#### Given text

Postby laflippin » Thu Nov 08, 2018 3:52 pm

One problem for newbies to the Zank V-Inlay Procedure [Zank VIP] is the inconsistency in nomenclature that different users employ to describe their problems, triumphs, and discoveries iin the context of this method. Having slogged through most all 24 pages of OP Paul Zank's thread on this subject, including the white paper he wrote with Damien Durrant, I can attest to this issue personally. I also count myself as a newbie, but the end results are often so spectacular I've developed a real passion for Zank's procedure and that has helped me stay focused on it in the face of complex and sometimes confusing discussions.

One bit of nomenclature I have proposed, and do so again here, is that the specific name "Zank V-Inlay Procedure" be generally adopted in order to distinguish the inlay method we are all talking about from the Vectric inlay functionality, or any other possible method. As the veteran users of Zank's method will readily appreciate, it is a unique approach to inlay with CNC technology and it deserves a clear and compelling name so that we can all be on the same page when discussing this subject. There were some early attempts to formulate a new, descriptive name for Zank's discovery but the early suggestions either didn't completely gel in people's minds or (more likely) were not sufficiently differentiated from Vectric nomenclature to catch on. It is not up to Paul to name this method after himself---it is up to a community of grateful users to name it after him and, at that same time, clearly differentiate his method from other inlay techniques.


Another modest suggestion: In my ideal Zank VIP glossary, everyone discussing their problems, challenges, issues, discoveries, questions, etc. would always use the term "female" to describe the engraving that will be filled with an inlay, and "male" to describe the workpiece that will used to fill the female engraving. Sounds simple, and everyone beyond the age of puberty understands the difference between "female" and "male".... Contrast this to, say, calling the female engraving a "pocket", as many do in the various discussions: There is a pocket cut functionality in Vectric that has nothing to do with the female workpiece in Zank VIP and, to make matters more confusing, there is most definitely a role for the Vectric pocket cut function in preparation of the male workpiece for joining with the female.

This is just the start of a much longer rant-- it is really, really important to study and understand exactly how Vectric's Start Depth and Flat Depth parameters define the female and male parts of a Zank VIP project...unless you are a savant, it is trickier than might be expected at first blush. FixItMike's diagram is a very good starting place and a YouTube video by Shawn Gano is also pretty good, as it basically animates some of the features of FixItMike's diagram. Zank's original diagram in his white paper also illustrates the relationship of the original artwork to the female and male parts of the inlay, which is indispensable to understanding the procedures, IMHO.

Still, as a newbie, I often had trouble knowing where to focus my attention when examining single diagrams that illustrate a large number of concepts...found it very helpful to sit down with pencil and paper and just work through the construction of separate female and male diagrams and their relations to the artwork.

You obviously don't have to do any of this if you simply want to find a well-defined set of parameters and use them by rote. But, obviously, the Zank V-Inlay Procedure has captured the imaginations of a lot of talented people who feel the need to further study, understand, refine, and discuss its many interesting facets in great detail. In some ways it is a shame that the current "best" information is scattered higgledy-piggledy through the 24 page thread, and sometimes mixed in with equal parts of confusion, misinformation, and angst.

#### Supplied information
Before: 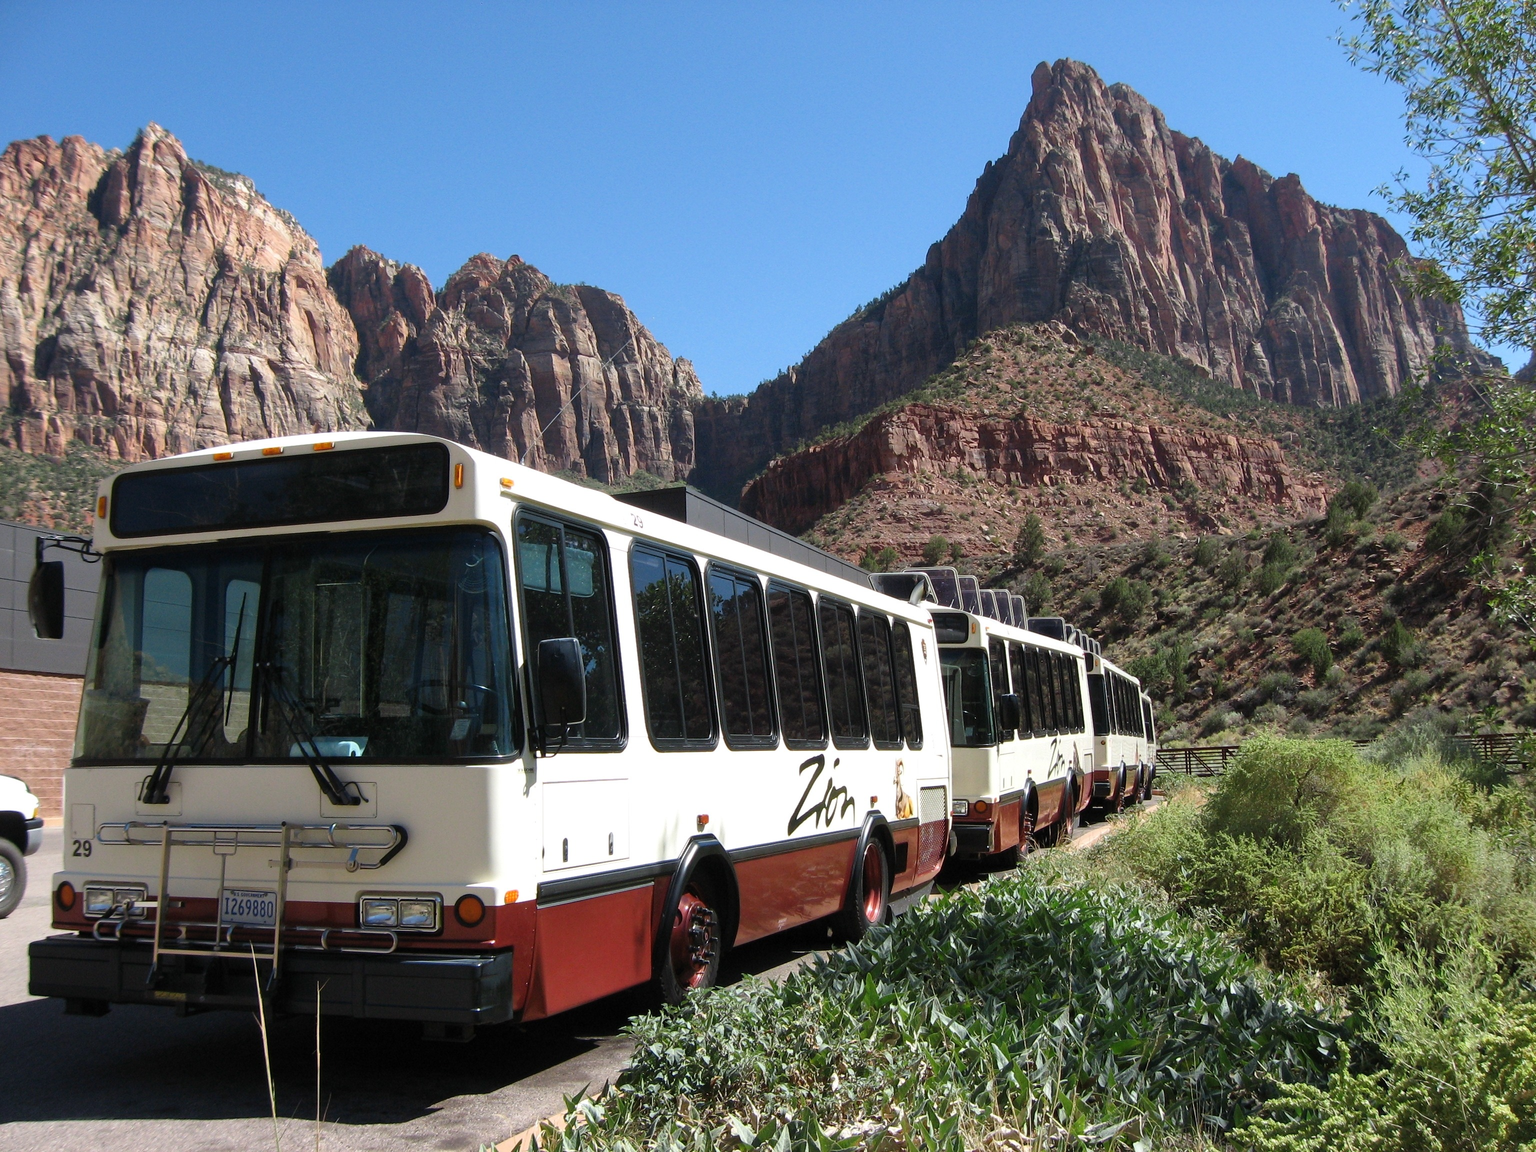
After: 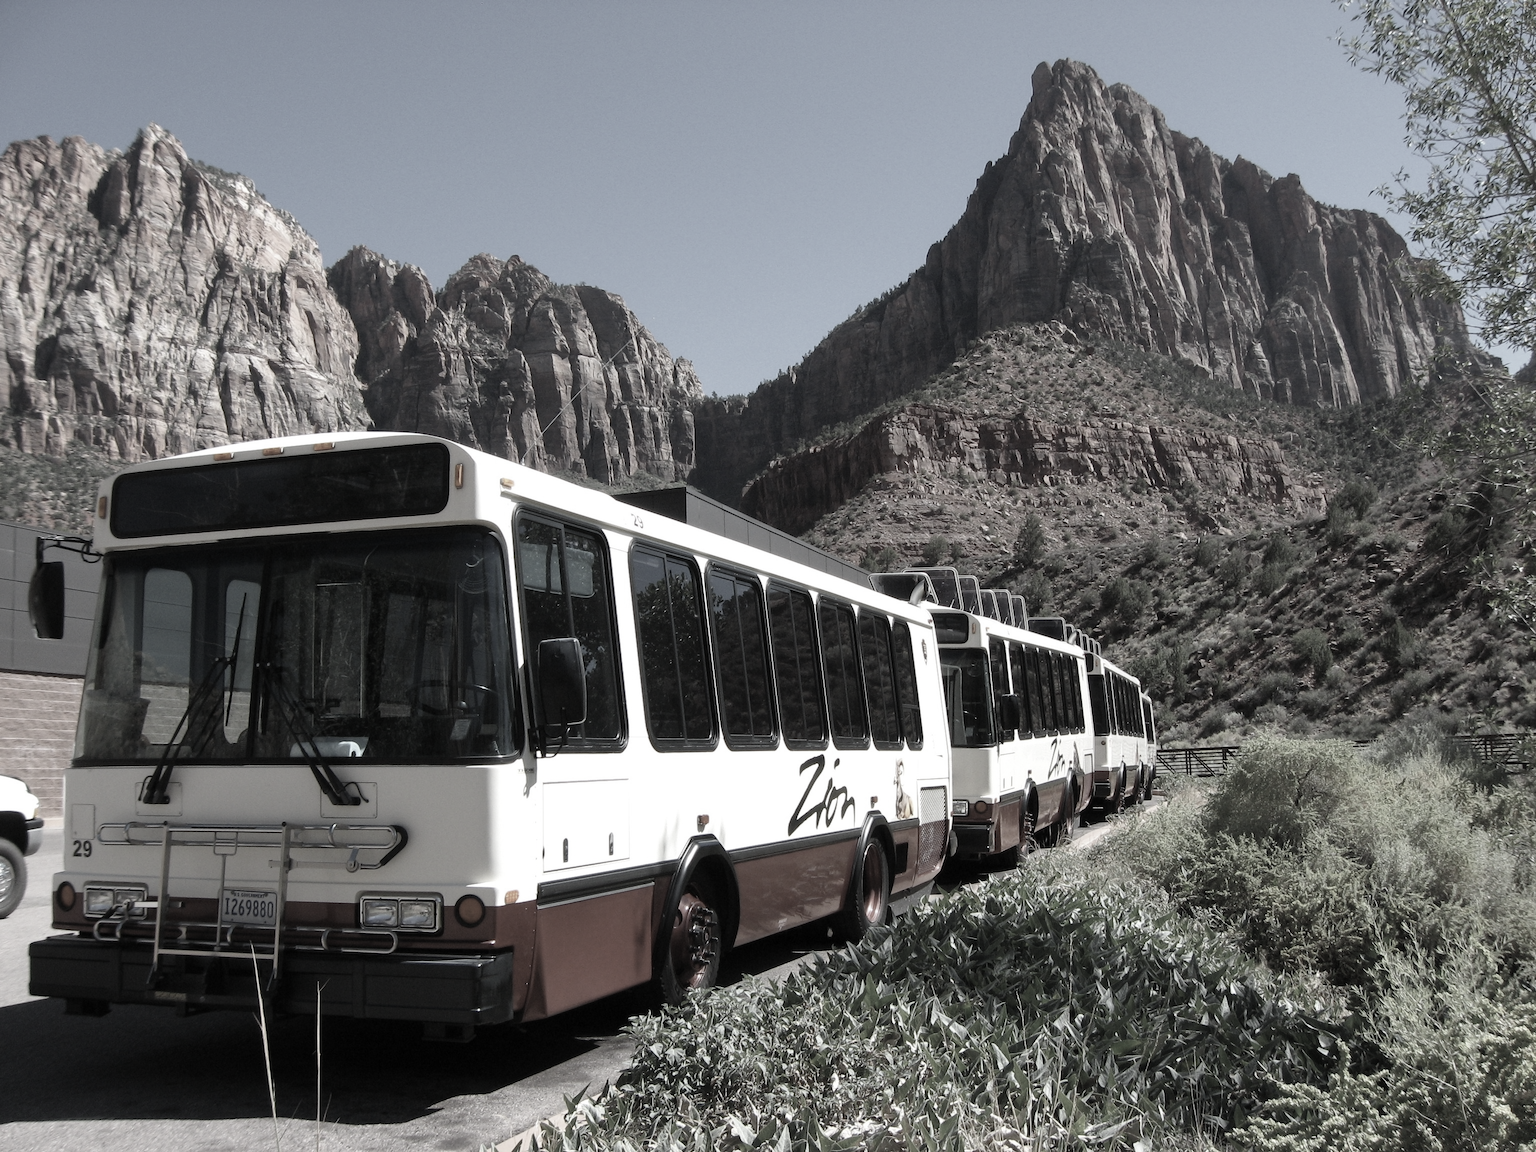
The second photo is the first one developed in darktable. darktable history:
color correction: saturation 0.2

#### To-do list
• A. Duplicate everything in the post on the Zank V-Inlay Procedure from "One problem for" down to "sometimes confusing discussions.".
• B. List the resources that the post on the Zank V-Inlay Procedure names as helpful for understanding how Start Depth and Flat Depth define the female and male parts.
The lines after the post are separate material.

#### Per-task outputs
• A.
One problem for newbies to the Zank V-Inlay Procedure [Zank VIP] is the inconsistency in nomenclature that different users employ to describe their problems, triumphs, and discoveries iin the context of this method. Having slogged through most all 24 pages of OP Paul Zank's thread on this subject, including the white paper he wrote with Damien Durrant, I can attest to this issue personally. I also count myself as a newbie, but the end results are often so spectacular I've developed a real passion for Zank's procedure and that has helped me stay focused on it in the face of complex and sometimes confusing discussions.

• B.
- FixItMike's diagram
- A YouTube video by Shawn Gano
- Zank's original diagram in his white paper